TASK TO CARRY OUT:
Lines containing the word "الله" are to be copied from the data below.

====================

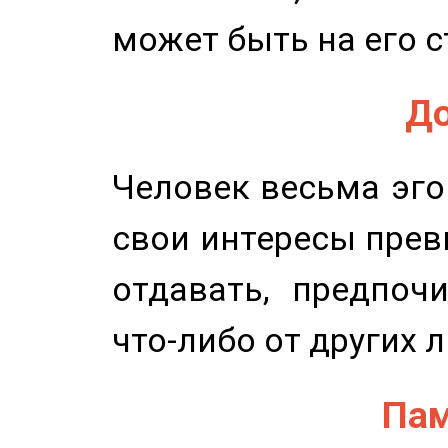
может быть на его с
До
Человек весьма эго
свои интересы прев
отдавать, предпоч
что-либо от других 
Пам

====================

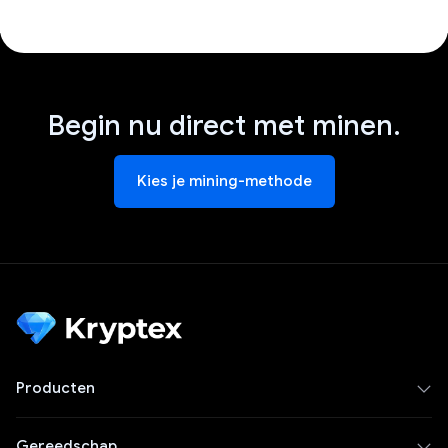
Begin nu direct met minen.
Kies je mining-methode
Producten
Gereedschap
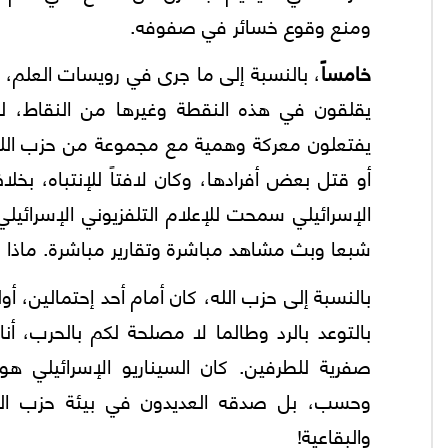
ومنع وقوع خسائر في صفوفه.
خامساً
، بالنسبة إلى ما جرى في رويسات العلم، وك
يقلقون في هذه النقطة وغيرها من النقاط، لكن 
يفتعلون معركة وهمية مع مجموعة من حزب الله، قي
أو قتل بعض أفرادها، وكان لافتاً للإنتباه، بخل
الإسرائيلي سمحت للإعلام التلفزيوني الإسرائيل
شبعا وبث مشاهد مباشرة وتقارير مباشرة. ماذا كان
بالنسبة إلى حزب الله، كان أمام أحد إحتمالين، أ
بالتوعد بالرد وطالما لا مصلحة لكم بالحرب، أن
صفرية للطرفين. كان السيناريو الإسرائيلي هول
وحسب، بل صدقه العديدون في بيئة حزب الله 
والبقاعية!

====================

OUTPUT OF THE TASK:
يفتعلون معركة وهمية مع مجموعة من حزب الله، قي
بالنسبة إلى حزب الله، كان أمام أحد إحتمالين، أ
وحسب، بل صدقه العديدون في بيئة حزب الله 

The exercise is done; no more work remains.